Problem statement ▸ Can you render each of the entries below as a JSON list of strings, with one string per line and blank lines omitted?

Records for the task ▸
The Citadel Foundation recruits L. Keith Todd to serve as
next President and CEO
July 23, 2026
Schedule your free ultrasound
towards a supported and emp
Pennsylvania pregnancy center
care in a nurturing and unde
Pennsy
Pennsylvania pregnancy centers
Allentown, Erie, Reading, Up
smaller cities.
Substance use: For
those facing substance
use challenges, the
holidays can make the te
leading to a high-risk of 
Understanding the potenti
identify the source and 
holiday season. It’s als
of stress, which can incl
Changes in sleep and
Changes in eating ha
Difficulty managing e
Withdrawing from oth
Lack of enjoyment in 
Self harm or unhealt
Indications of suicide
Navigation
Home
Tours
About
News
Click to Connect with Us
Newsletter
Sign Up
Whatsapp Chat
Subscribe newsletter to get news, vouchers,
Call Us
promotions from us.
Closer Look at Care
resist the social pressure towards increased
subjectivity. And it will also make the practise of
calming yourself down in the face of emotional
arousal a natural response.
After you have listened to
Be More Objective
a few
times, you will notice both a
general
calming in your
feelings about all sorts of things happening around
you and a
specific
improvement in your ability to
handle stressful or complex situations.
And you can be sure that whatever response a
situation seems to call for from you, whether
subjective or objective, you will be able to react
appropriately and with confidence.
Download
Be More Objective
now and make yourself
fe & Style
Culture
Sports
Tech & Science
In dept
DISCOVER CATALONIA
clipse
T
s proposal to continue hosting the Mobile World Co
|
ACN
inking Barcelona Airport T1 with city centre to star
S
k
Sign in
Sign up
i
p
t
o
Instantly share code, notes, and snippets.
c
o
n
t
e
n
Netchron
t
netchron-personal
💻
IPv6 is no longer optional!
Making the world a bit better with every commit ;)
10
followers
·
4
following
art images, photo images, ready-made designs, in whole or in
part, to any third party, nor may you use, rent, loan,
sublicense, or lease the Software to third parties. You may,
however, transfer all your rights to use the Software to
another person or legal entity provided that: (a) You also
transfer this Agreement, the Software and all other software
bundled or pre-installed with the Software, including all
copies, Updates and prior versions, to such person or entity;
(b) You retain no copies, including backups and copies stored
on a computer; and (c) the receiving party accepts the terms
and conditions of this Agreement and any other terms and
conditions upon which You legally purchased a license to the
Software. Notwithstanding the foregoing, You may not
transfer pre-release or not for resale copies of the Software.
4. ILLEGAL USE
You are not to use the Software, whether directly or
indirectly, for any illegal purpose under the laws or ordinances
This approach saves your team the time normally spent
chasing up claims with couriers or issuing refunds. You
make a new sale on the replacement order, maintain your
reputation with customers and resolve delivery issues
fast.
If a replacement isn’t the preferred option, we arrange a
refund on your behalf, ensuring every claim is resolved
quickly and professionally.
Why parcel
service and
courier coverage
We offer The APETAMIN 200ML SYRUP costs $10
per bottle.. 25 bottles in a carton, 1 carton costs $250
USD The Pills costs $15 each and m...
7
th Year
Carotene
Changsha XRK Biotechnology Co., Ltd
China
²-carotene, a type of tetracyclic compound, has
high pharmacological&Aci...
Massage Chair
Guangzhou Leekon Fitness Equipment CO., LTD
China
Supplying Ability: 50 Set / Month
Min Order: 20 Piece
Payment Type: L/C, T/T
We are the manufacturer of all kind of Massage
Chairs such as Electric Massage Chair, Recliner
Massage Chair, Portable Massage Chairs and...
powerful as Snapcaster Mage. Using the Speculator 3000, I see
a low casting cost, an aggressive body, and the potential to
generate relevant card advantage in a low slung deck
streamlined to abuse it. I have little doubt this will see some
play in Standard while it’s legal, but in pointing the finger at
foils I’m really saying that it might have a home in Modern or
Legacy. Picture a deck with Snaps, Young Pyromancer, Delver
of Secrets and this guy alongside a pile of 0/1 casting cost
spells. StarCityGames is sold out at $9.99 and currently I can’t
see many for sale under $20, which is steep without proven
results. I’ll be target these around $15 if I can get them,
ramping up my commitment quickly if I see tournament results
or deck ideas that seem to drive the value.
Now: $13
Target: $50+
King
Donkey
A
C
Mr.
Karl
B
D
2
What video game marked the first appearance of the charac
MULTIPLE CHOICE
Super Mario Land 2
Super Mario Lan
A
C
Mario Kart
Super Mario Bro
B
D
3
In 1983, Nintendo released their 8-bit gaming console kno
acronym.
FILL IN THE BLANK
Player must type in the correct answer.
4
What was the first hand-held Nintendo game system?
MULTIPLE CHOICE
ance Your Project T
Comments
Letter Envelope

Solution to the exercise ▸
[
  "The Citadel Foundation recruits L. Keith Todd to serve as",
  "next President and CEO",
  "July 23, 2026",
  "Schedule your free ultrasound",
  "towards a supported and emp",
  "Pennsylvania pregnancy center",
  "care in a nurturing and unde",
  "Pennsy",
  "Pennsylvania pregnancy centers",
  "Allentown, Erie, Reading, Up",
  "smaller cities.",
  "Substance use: For",
  "those facing substance",
  "use challenges, the",
  "holidays can make the te",
  "leading to a high-risk of ",
  "Understanding the potenti",
  "identify the source and ",
  "holiday season. It’s als",
  "of stress, which can incl",
  "Changes in sleep and",
  "Changes in eating ha",
  "Difficulty managing e",
  "Withdrawing from oth",
  "Lack of enjoyment in ",
  "Self harm or unhealt",
  "Indications of suicide",
  "Navigation",
  "Home",
  "Tours",
  "About",
  "News",
  "Click to Connect with Us",
  "Newsletter",
  "Sign Up",
  "Whatsapp Chat",
  "Subscribe newsletter to get news, vouchers,",
  "Call Us",
  "promotions from us.",
  "Closer Look at Care",
  "resist the social pressure towards increased",
  "subjectivity. And it will also make the practise of",
  "calming yourself down in the face of emotional",
  "arousal a natural response.",
  "After you have listened to",
  "Be More Objective",
  "a few",
  "times, you will notice both a",
  "general",
  "calming in your",
  "feelings about all sorts of things happening around",
  "you and a",
  "specific",
  "improvement in your ability to",
  "handle stressful or complex situations.",
  "And you can be sure that whatever response a",
  "situation seems to call for from you, whether",
  "subjective or objective, you will be able to react",
  "appropriately and with confidence.",
  "Download",
  "Be More Objective",
  "now and make yourself",
  "fe & Style",
  "Culture",
  "Sports",
  "Tech & Science",
  "In dept",
  "DISCOVER CATALONIA",
  "clipse",
  "T",
  "s proposal to continue hosting the Mobile World Co",
  "|",
  "ACN",
  "inking Barcelona Airport T1 with city centre to star",
  "S",
  "k",
  "Sign in",
  "Sign up",
  "i",
  "p",
  "t",
  "o",
  "Instantly share code, notes, and snippets.",
  "c",
  "o",
  "n",
  "t",
  "e",
  "n",
  "Netchron",
  "t",
  "netchron-personal",
  "💻",
  "IPv6 is no longer optional!",
  "Making the world a bit better with every commit ;)",
  "10",
  "followers",
  "·",
  "4",
  "following",
  "art images, photo images, ready-made designs, in whole or in",
  "part, to any third party, nor may you use, rent, loan,",
  "sublicense, or lease the Software to third parties. You may,",
  "however, transfer all your rights to use the Software to",
  "another person or legal entity provided that: (a) You also",
  "transfer this Agreement, the Software and all other software",
  "bundled or pre-installed with the Software, including all",
  "copies, Updates and prior versions, to such person or entity;",
  "(b) You retain no copies, including backups and copies stored",
  "on a computer; and (c) the receiving party accepts the terms",
  "and conditions of this Agreement and any other terms and",
  "conditions upon which You legally purchased a license to the",
  "Software. Notwithstanding the foregoing, You may not",
  "transfer pre-release or not for resale copies of the Software.",
  "4. ILLEGAL USE",
  "You are not to use the Software, whether directly or",
  "indirectly, for any illegal purpose under the laws or ordinances",
  "This approach saves your team the time normally spent",
  "chasing up claims with couriers or issuing refunds. You",
  "make a new sale on the replacement order, maintain your",
  "reputation with customers and resolve delivery issues",
  "fast.",
  "If a replacement isn’t the preferred option, we arrange a",
  "refund on your behalf, ensuring every claim is resolved",
  "quickly and professionally.",
  "Why parcel",
  "service and",
  "courier coverage",
  "We offer The APETAMIN 200ML SYRUP costs $10",
  "per bottle.. 25 bottles in a carton, 1 carton costs $250",
  "USD The Pills costs $15 each and m...",
  "7",
  "th Year",
  "Carotene",
  "Changsha XRK Biotechnology Co., Ltd",
  "China",
  "²-carotene, a type of tetracyclic compound, has",
  "high pharmacological&Aci...",
  "Massage Chair",
  "Guangzhou Leekon Fitness Equipment CO., LTD",
  "China",
  "Supplying Ability: 50 Set / Month",
  "Min Order: 20 Piece",
  "Payment Type: L/C, T/T",
  "We are the manufacturer of all kind of Massage",
  "Chairs such as Electric Massage Chair, Recliner",
  "Massage Chair, Portable Massage Chairs and...",
  "powerful as Snapcaster Mage. Using the Speculator 3000, I see",
  "a low casting cost, an aggressive body, and the potential to",
  "generate relevant card advantage in a low slung deck",
  "streamlined to abuse it. I have little doubt this will see some",
  "play in Standard while it’s legal, but in pointing the finger at",
  "foils I’m really saying that it might have a home in Modern or",
  "Legacy. Picture a deck with Snaps, Young Pyromancer, Delver",
  "of Secrets and this guy alongside a pile of 0/1 casting cost",
  "spells. StarCityGames is sold out at $9.99 and currently I can’t",
  "see many for sale under $20, which is steep without proven",
  "results. I’ll be target these around $15 if I can get them,",
  "ramping up my commitment quickly if I see tournament results",
  "or deck ideas that seem to drive the value.",
  "Now: $13",
  "Target: $50+",
  "King",
  "Donkey",
  "A",
  "C",
  "Mr.",
  "Karl",
  "B",
  "D",
  "2",
  "What video game marked the first appearance of the charac",
  "MULTIPLE CHOICE",
  "Super Mario Land 2",
  "Super Mario Lan",
  "A",
  "C",
  "Mario Kart",
  "Super Mario Bro",
  "B",
  "D",
  "3",
  "In 1983, Nintendo released their 8-bit gaming console kno",
  "acronym.",
  "FILL IN THE BLANK",
  "Player must type in the correct answer.",
  "4",
  "What was the first hand-held Nintendo game system?",
  "MULTIPLE CHOICE",
  "ance Your Project T",
  "Comments",
  "Letter Envelope"
]